(Task item) Output all entries verbatim. Skip pictures.

(Extracted data entries)
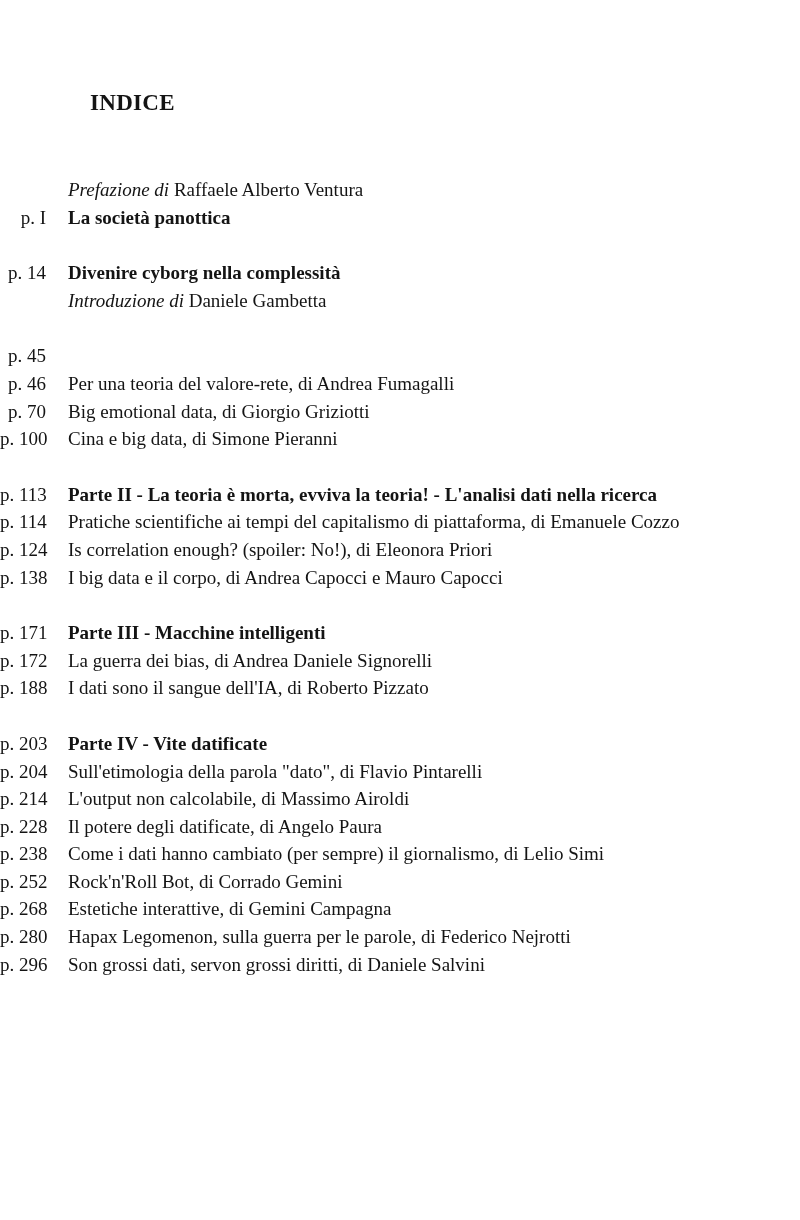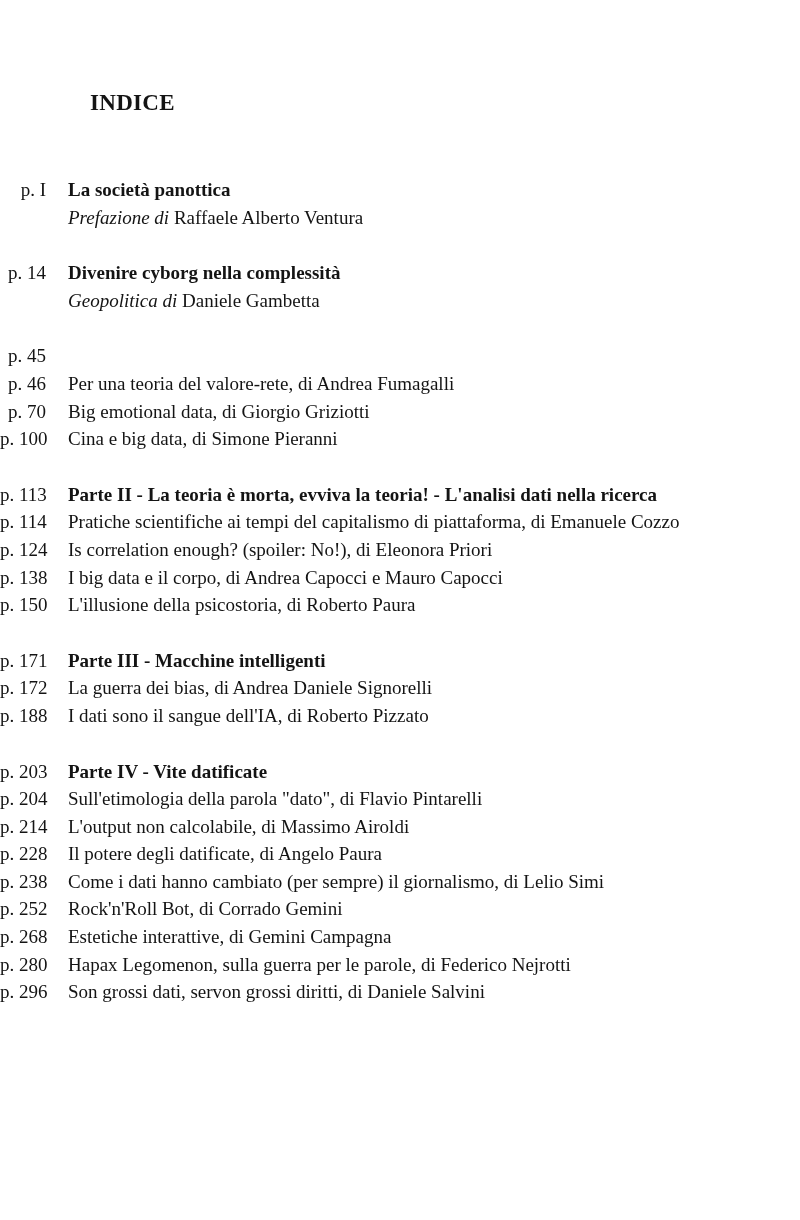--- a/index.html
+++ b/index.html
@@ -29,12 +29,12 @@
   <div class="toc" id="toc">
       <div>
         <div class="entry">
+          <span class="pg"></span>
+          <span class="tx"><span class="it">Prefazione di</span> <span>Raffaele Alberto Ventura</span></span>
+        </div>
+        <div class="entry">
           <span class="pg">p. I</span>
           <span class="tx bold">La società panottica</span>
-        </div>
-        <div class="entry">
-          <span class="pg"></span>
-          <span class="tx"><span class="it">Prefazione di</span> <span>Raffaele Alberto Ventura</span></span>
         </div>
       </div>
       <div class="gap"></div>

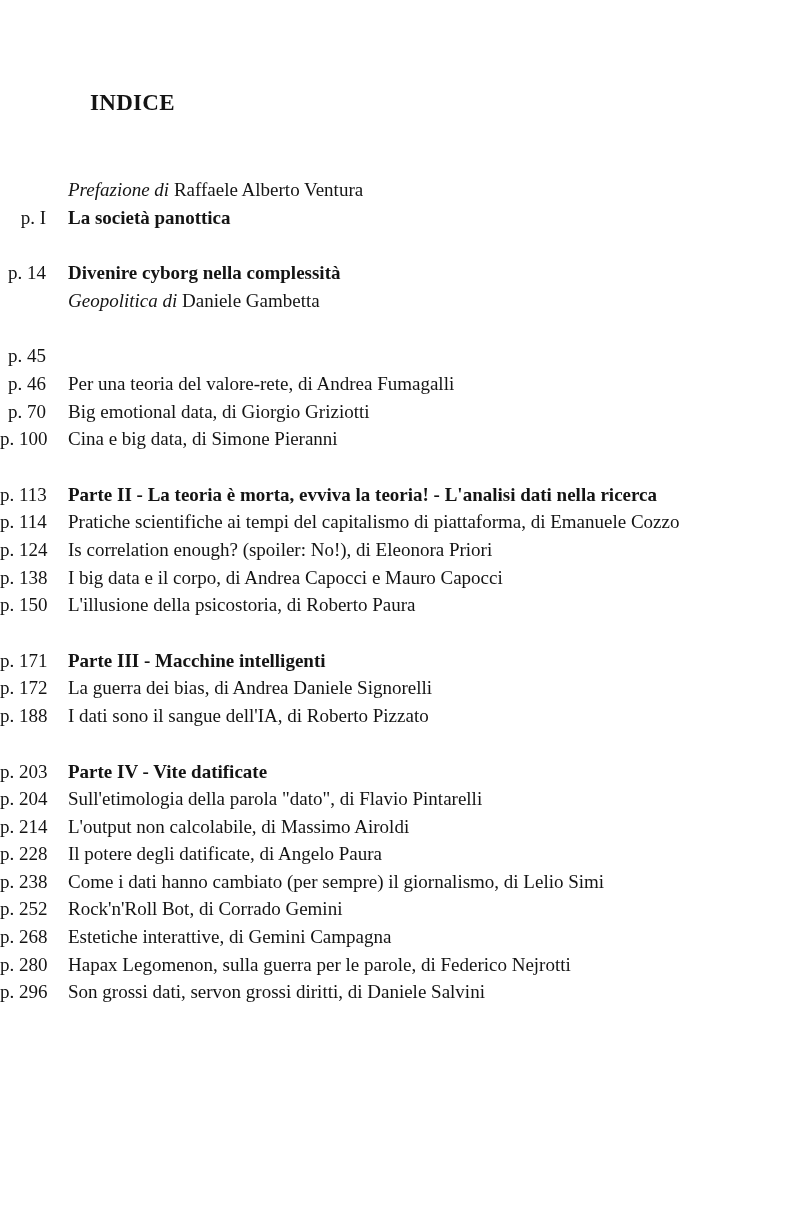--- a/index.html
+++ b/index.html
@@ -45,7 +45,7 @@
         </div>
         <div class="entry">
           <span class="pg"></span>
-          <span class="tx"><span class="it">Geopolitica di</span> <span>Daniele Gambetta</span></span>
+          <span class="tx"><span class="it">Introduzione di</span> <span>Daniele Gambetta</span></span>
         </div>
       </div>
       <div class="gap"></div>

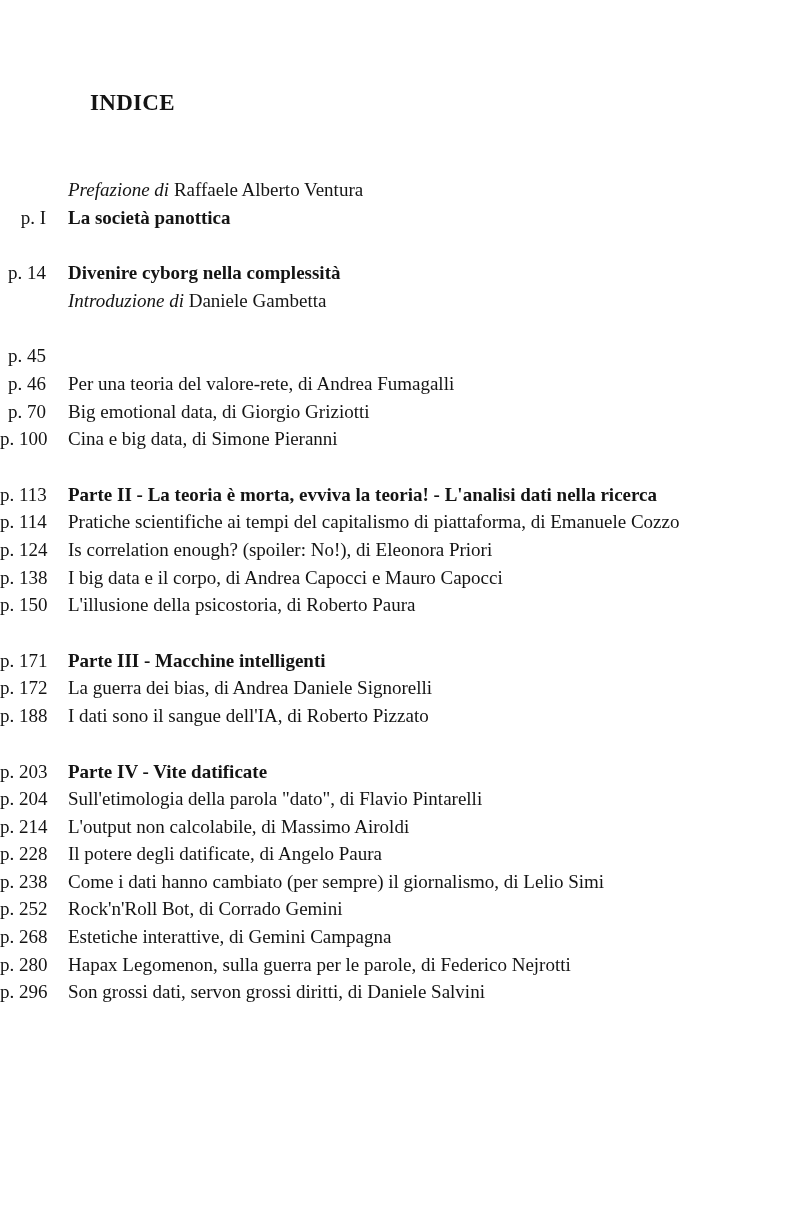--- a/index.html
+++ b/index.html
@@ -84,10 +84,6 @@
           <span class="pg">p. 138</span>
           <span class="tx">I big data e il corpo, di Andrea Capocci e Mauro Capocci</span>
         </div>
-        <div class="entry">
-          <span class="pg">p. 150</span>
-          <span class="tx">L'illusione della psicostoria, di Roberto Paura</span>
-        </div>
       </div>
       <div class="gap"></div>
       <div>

(Answer below)
--- a/index.html
+++ b/index.html
@@ -29,12 +29,12 @@
   <div class="toc" id="toc">
       <div>
         <div class="entry">
+          <span class="pg"></span>
+          <span class="tx"><span class="it">Prefazione di</span> <span>Raffaele Alberto Ventura</span></span>
+        </div>
+        <div class="entry">
           <span class="pg">p. I</span>
           <span class="tx bold">La società panottica</span>
-        </div>
-        <div class="entry">
-          <span class="pg"></span>
-          <span class="tx"><span class="it">Prefazione di</span> <span>Raffaele Alberto Ventura</span></span>
         </div>
       </div>
       <div class="gap"></div>

--- a/index.html
+++ b/index.html
@@ -45,7 +45,7 @@
         </div>
         <div class="entry">
           <span class="pg"></span>
-          <span class="tx"><span class="it">Geopolitica di</span> <span>Daniele Gambetta</span></span>
+          <span class="tx"><span class="it">Introduzione di</span> <span>Daniele Gambetta</span></span>
         </div>
       </div>
       <div class="gap"></div>

--- a/index.html
+++ b/index.html
@@ -84,10 +84,6 @@
           <span class="pg">p. 138</span>
           <span class="tx">I big data e il corpo, di Andrea Capocci e Mauro Capocci</span>
         </div>
-        <div class="entry">
-          <span class="pg">p. 150</span>
-          <span class="tx">L'illusione della psicostoria, di Roberto Paura</span>
-        </div>
       </div>
       <div class="gap"></div>
       <div>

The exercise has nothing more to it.